◆ What to do
Reproduce every line of the listing below with no changes.

Data entries
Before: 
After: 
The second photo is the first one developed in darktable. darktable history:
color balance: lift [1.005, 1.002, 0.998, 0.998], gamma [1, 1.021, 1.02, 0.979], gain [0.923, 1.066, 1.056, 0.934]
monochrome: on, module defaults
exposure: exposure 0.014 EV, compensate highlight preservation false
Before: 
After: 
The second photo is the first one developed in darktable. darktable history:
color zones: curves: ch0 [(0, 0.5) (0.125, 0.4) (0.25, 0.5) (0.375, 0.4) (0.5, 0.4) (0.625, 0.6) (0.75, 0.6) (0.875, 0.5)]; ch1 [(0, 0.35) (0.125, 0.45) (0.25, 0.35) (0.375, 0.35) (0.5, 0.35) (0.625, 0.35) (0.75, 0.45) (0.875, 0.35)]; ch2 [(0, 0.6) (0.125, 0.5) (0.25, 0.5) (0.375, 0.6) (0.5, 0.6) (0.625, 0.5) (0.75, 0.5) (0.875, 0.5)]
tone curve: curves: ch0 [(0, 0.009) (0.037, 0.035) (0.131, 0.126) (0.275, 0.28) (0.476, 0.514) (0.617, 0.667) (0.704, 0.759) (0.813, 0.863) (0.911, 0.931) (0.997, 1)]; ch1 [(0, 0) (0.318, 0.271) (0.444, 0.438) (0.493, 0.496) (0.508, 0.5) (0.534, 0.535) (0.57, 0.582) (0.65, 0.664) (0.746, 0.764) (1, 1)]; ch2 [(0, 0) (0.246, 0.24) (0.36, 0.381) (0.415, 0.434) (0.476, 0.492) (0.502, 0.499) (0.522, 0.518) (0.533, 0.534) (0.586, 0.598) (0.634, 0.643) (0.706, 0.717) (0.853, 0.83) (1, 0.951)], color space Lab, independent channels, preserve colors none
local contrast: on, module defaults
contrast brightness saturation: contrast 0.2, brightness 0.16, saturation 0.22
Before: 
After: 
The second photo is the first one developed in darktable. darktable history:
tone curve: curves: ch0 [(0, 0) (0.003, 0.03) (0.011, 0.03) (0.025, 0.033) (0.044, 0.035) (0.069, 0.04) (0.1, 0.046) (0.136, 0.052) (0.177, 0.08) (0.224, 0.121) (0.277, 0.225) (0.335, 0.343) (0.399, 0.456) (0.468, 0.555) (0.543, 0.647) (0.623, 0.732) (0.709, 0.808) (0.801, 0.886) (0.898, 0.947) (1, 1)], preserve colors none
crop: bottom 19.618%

◆ Task response
Before: 
After: 
The second photo is the first one developed in darktable. darktable history:
color balance: lift [1.005, 1.002, 0.998, 0.998], gamma [1, 1.021, 1.02, 0.979], gain [0.923, 1.066, 1.056, 0.934]
monochrome: on, module defaults
exposure: exposure 0.014 EV, compensate highlight preservation false
Before: 
After: 
The second photo is the first one developed in darktable. darktable history:
color zones: curves: ch0 [(0, 0.5) (0.125, 0.4) (0.25, 0.5) (0.375, 0.4) (0.5, 0.4) (0.625, 0.6) (0.75, 0.6) (0.875, 0.5)]; ch1 [(0, 0.35) (0.125, 0.45) (0.25, 0.35) (0.375, 0.35) (0.5, 0.35) (0.625, 0.35) (0.75, 0.45) (0.875, 0.35)]; ch2 [(0, 0.6) (0.125, 0.5) (0.25, 0.5) (0.375, 0.6) (0.5, 0.6) (0.625, 0.5) (0.75, 0.5) (0.875, 0.5)]
tone curve: curves: ch0 [(0, 0.009) (0.037, 0.035) (0.131, 0.126) (0.275, 0.28) (0.476, 0.514) (0.617, 0.667) (0.704, 0.759) (0.813, 0.863) (0.911, 0.931) (0.997, 1)]; ch1 [(0, 0) (0.318, 0.271) (0.444, 0.438) (0.493, 0.496) (0.508, 0.5) (0.534, 0.535) (0.57, 0.582) (0.65, 0.664) (0.746, 0.764) (1, 1)]; ch2 [(0, 0) (0.246, 0.24) (0.36, 0.381) (0.415, 0.434) (0.476, 0.492) (0.502, 0.499) (0.522, 0.518) (0.533, 0.534) (0.586, 0.598) (0.634, 0.643) (0.706, 0.717) (0.853, 0.83) (1, 0.951)], color space Lab, independent channels, preserve colors none
local contrast: on, module defaults
contrast brightness saturation: contrast 0.2, brightness 0.16, saturation 0.22
Before: 
After: 
The second photo is the first one developed in darktable. darktable history:
tone curve: curves: ch0 [(0, 0) (0.003, 0.03) (0.011, 0.03) (0.025, 0.033) (0.044, 0.035) (0.069, 0.04) (0.1, 0.046) (0.136, 0.052) (0.177, 0.08) (0.224, 0.121) (0.277, 0.225) (0.335, 0.343) (0.399, 0.456) (0.468, 0.555) (0.543, 0.647) (0.623, 0.732) (0.709, 0.808) (0.801, 0.886) (0.898, 0.947) (1, 1)], preserve colors none
crop: bottom 19.618%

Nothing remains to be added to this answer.